The theoretical explanations of the state-of-the-art transformer architectures will appeal to postgraduate students and researchers (academic and industry) as it will provide a single entry point with deep discussions of a quickly moving field. The practical hands-on case studies and code will appeal to undergraduate students, practitioners, and professionals as it allows for quick experimentation and lowers the barrier to entry into the field.

Uday Kamath has spent more than two decades developing analytics products and combines this experience with learning in statistics, optimization, machine learning, bioinformatics, and evolutionary computing. Uday has contributed to many journals, conferences, and books, is the author of books like XAI: An Introduction to Interpretable XAI, Deep Learning for NLP and Speech Recognition, Mastering Java Machine Learning, and Machine Learning: End-to-End guide for Java developers. He held many senior roles: Chief Analytics Officer for Digital Reasoning, Advisor for
Falkonry, and Chief Data Scientist for BAE Systems Applied Intelligence. Uday has many patents and has built commercial products using AI in domains such as compliance, cybersecurity, financial crime, and bioinformatics. Uday currently works as the Chief Analytics Officer for Smarsh. He is responsible for data science, research of analytical products employing deep learning, transformers, explainable AI, and modern techniques in speech and text for the financial domain and healthcare.

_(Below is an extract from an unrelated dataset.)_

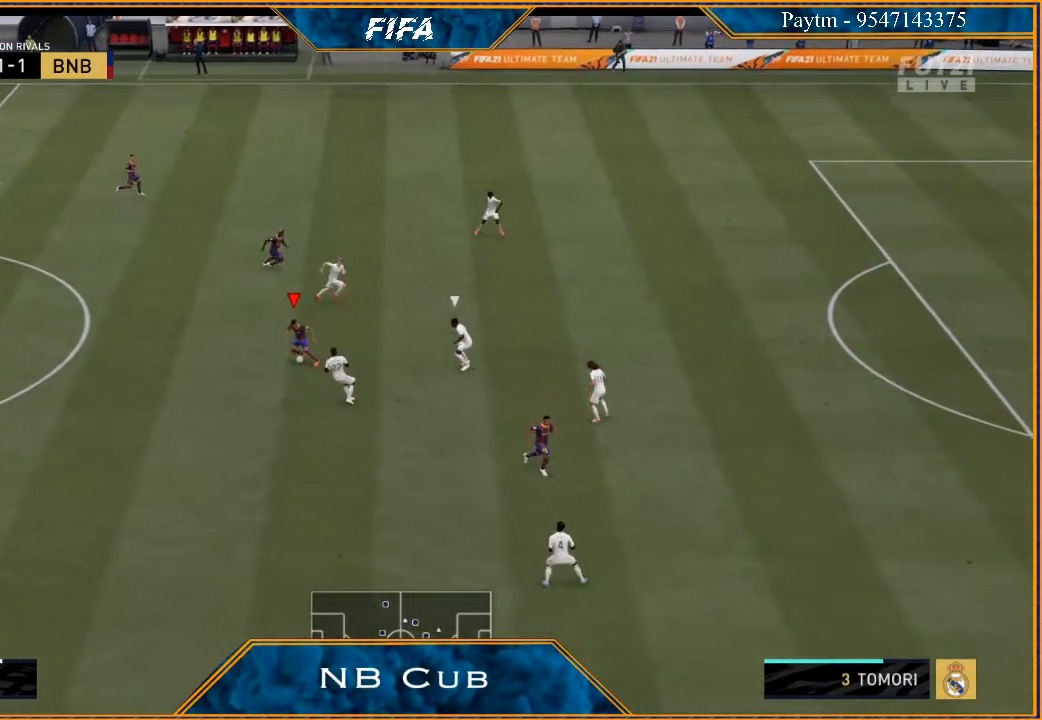
{"buttons": [], "left_stick": "left", "right_stick": "center", "events": [[67, "right_stick", "left"], [167, "right_stick", "center"], [233, "right_stick", "right"], [300, "right_stick", "center"]]}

Wael Emara has two decades of experience in academia and industry. Wael has a PhD in Computer Engineering and Computer Science with emphasis on machine learning and artificial intelligence. His technical background and research spans signal and image processing, computer vision, medical imaging, social media analytics, machine learning, and natural language processing. Wael has 10 research publications in various machine learning topics and he is active in the technical community in the greater New York area. Wael currently works as a Senior Research Engineer for Digital Reasoning where he is doing research on state-of-the-art artificial intelligence NLP systems.

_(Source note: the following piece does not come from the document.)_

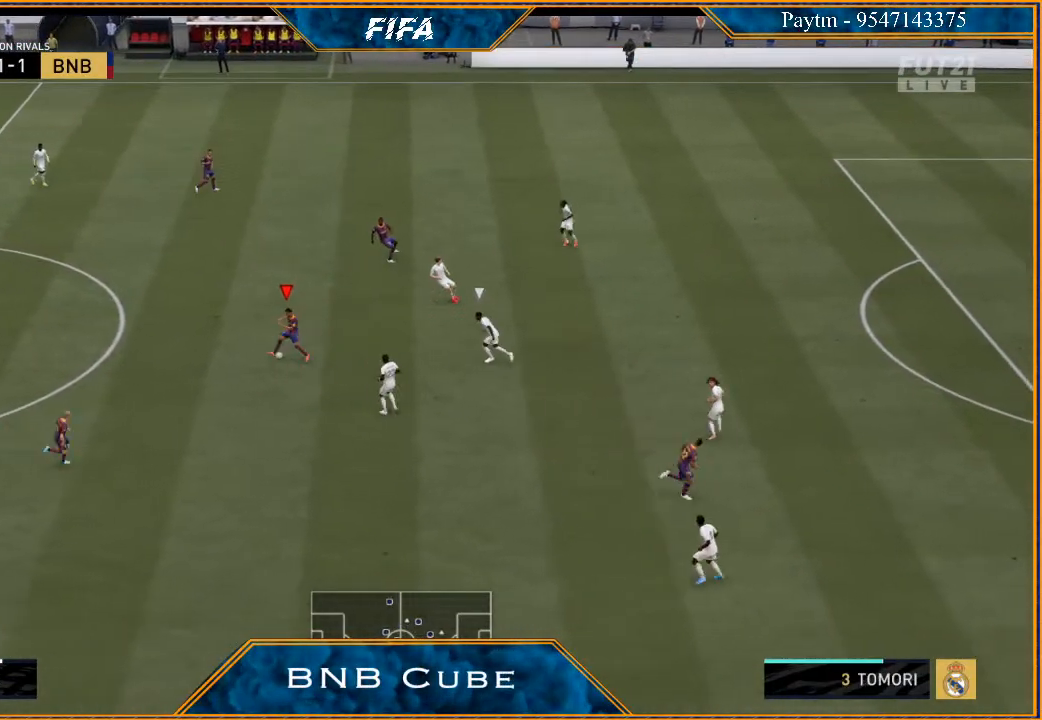
{"buttons": [], "left_stick": "up-left", "right_stick": "center", "events": [[67, "left_stick", "up-left"], [133, "X", "down"], [200, "X", "up"], [267, "A", "down"], [333, "A", "up"]]}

Kenneth L. Graham has two decades experience solving quantitative problems in multiple domains, including Monte Carlo simulation, NLP, anomaly detection, cybersecurity, and behavioral profiling. For the past nine years, he has focused on building scalable solutions in NLP for government and industry, including entity coreference resolution, text classification, active learning, and temporal normalization. Kenneth currently works at Smarsh as a Principal Research Engineer, researching how to move state-of the-art NLP methods out of research and into production. Kenneth has five patents for his work in natural language processing, seven research publications, and a Ph.D. in Condensed Matter Physics.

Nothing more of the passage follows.